- EXERCISE AIM -
Change "Maison" to "Appartement" in the text of the items below, and give the lines again with nothing else altered. Leave the pictures out of your answer.

- RECORDS SUPPLIED -
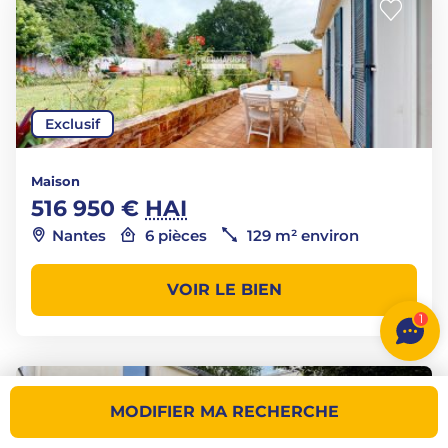
Exclusif
Maison
516 950 €
HAI
Nantes
6 pièces
129 m² environ
VOIR LE BIEN
1
MODIFIER MA RECHERCHE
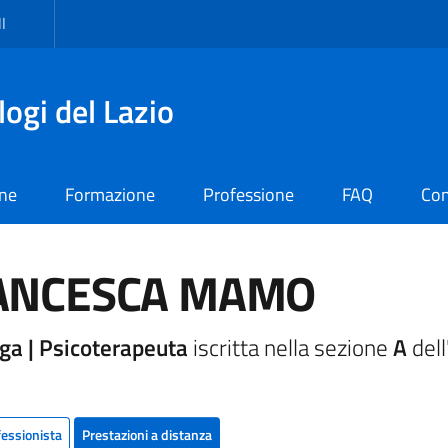
I
logi del Lazio
one
Formazione
Professione
FAQ
Con
ANCESCA MAMO
ga | Psicoterapeuta
iscritta nella sezione
A
dell
fessionista
Prestazioni a distanza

- SOLUTION FOR THIS PROBLEM -
Exclusif
Appartement
516 950 €
HAI
Nantes
6 pièces
129 m² environ
VOIR LE BIEN
1
MODIFIER MA RECHERCHE
I
logi del Lazio
one
Formazione
Professione
FAQ
Con
ANCESCA MAMO
ga | Psicoterapeuta
iscritta nella sezione
A
dell
fessionista
Prestazioni a distanza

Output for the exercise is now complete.